Задания:
- A) Перепишите из текста о Мариенгофе и Есенине без изменений фрагмент, начиная со слов «Таковы колоссы имажинизма: Есенин» и заканчивая словами «родни не было.».
- B) В каком журнале, согласно тексту о Мариенгофе и Есенине, критик Л. Повицкий высказался об имени Мариенгофа?

-------- Исходный текст --------

Шрифт:
Интервал:
Закладка:
Дальше автор предлагает сравнить стихи Мариенгофа и Есенина:
«…и если вы музыкант, вспомните Баха и Генделя: у одного самодовлеющая красота архитектоники и глубоко захватывающий лиризм — у другого суровый эпос, холодный до жгучести и полное подчинение архитектоники — выразительности. Но оба — недосягаемые колоссы, с величавой простотою повествующие о делах мира сего и о духовном мире — равно величественно, равно гениально.
Таковы колоссы имажинизма: Есенин — Мариенгоф, пророки величайшей Революции, творящие на грани двух миров, но устремлённые — в великое Будущее».
До такого стоило дожить! Ах, если бы эти слова мог прочесть отец. Хоть кто-нибудь из родных мог бы увидеть это — Мариенгоф ведь к тому моменту был сиротой. Возможно, близость его к Есенину объяснялась и этим тоже: да, у Толи имелся сводный маленький брат, в Пензе жила сестра Руфина — но близкой взрослой-то родни не было.
Критик Л. Повицкий констатировал в главном на тот момент советском журнале «Красная новь»: «Нет имени в стане русских певцов и лириков, которое вызывало бы столько разноречивых толков и полярных оценок, как имя Мариенгофа».

-------- Исходные данные --------

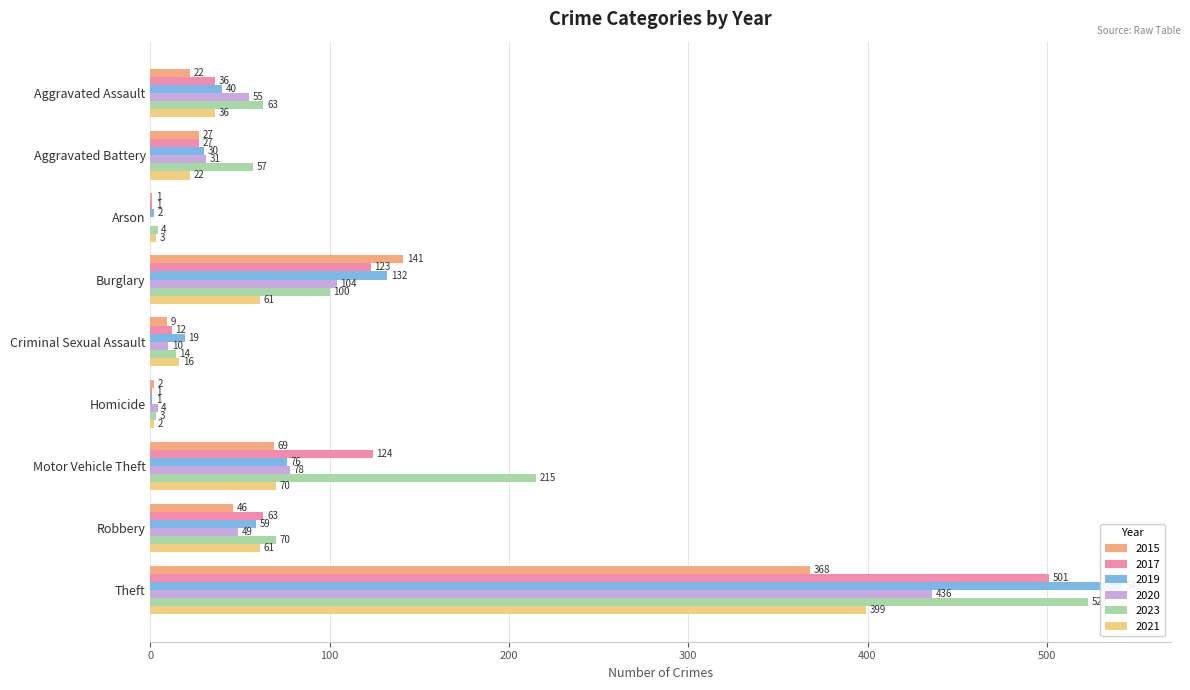

Reading left to right, transcribe all the data shown in this chart.

2015: Aggravated Assault=22	Aggravated Battery=27	Arson=1	Burglary=141	Criminal Sexual Assault=9	Homicide=2	Motor Vehicle Theft=69	Robbery=46	Theft=368
2017: Aggravated Assault=36	Aggravated Battery=27	Arson=1	Burglary=123	Criminal Sexual Assault=12	Homicide=1	Motor Vehicle Theft=124	Robbery=63	Theft=501
2019: Aggravated Assault=40	Aggravated Battery=30	Arson=2	Burglary=132	Criminal Sexual Assault=19	Homicide=1	Motor Vehicle Theft=76	Robbery=59	Theft=542
2020: Aggravated Assault=55	Aggravated Battery=31	Arson=0	Burglary=104	Criminal Sexual Assault=10	Homicide=4	Motor Vehicle Theft=78	Robbery=49	Theft=436
2023: Aggravated Assault=63	Aggravated Battery=57	Arson=4	Burglary=100	Criminal Sexual Assault=14	Homicide=3	Motor Vehicle Theft=215	Robbery=70	Theft=523
2021: Aggravated Assault=36	Aggravated Battery=22	Arson=3	Burglary=61	Criminal Sexual Assault=16	Homicide=2	Motor Vehicle Theft=70	Robbery=61	Theft=399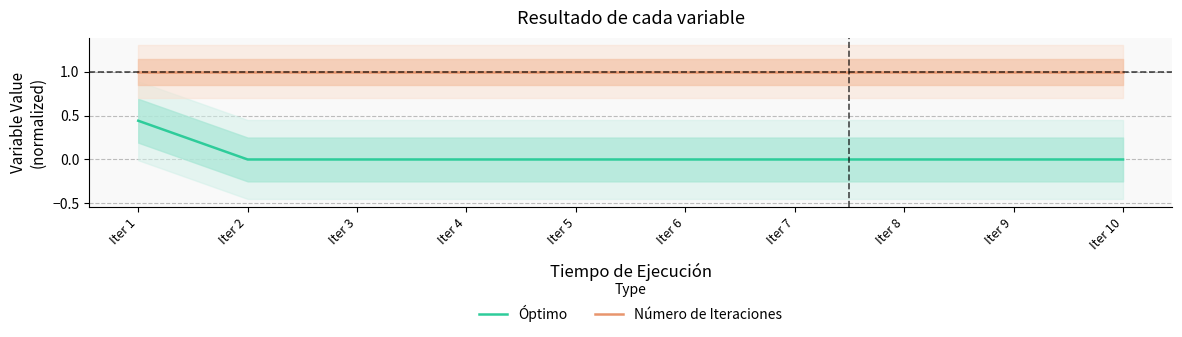

In Óptimo, how many points are lower than both neighbors (excluding endpoints)?

3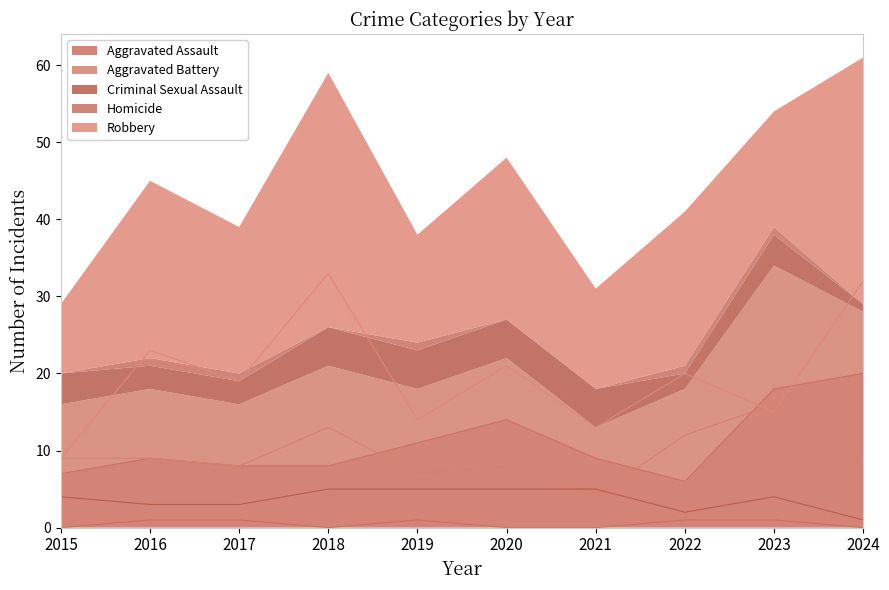

True or false: Criminal Sexual Assault and Homicide cross at least once.

False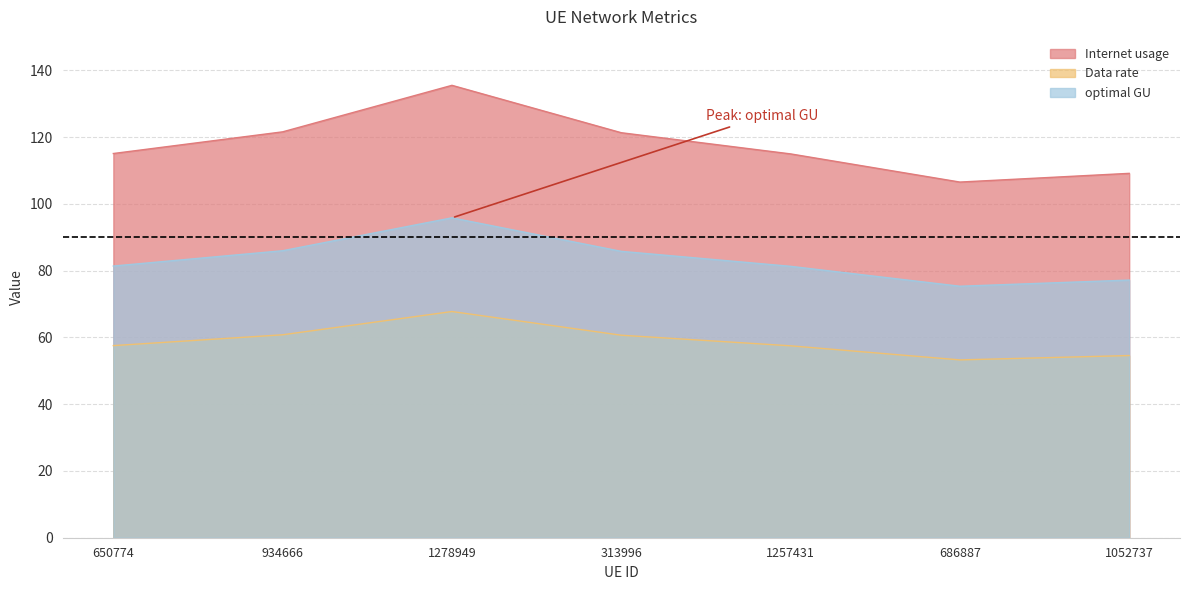

What is the difference between the maximum and minimum values in the optimal GU series?

20.5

--------

Ответы:
- A)
Таковы колоссы имажинизма: Есенин — Мариенгоф, пророки величайшей Революции, творящие на грани двух миров, но устремлённые — в великое Будущее».
До такого стоило дожить! Ах, если бы эти слова мог прочесть отец. Хоть кто-нибудь из родных мог бы увидеть это — Мариенгоф ведь к тому моменту был сиротой. Возможно, близость его к Есенину объяснялась и этим тоже: да, у Толи имелся сводный маленький брат, в Пензе жила сестра Руфина — но близкой взрослой-то родни не было.

- B) В журнале «Красная новь».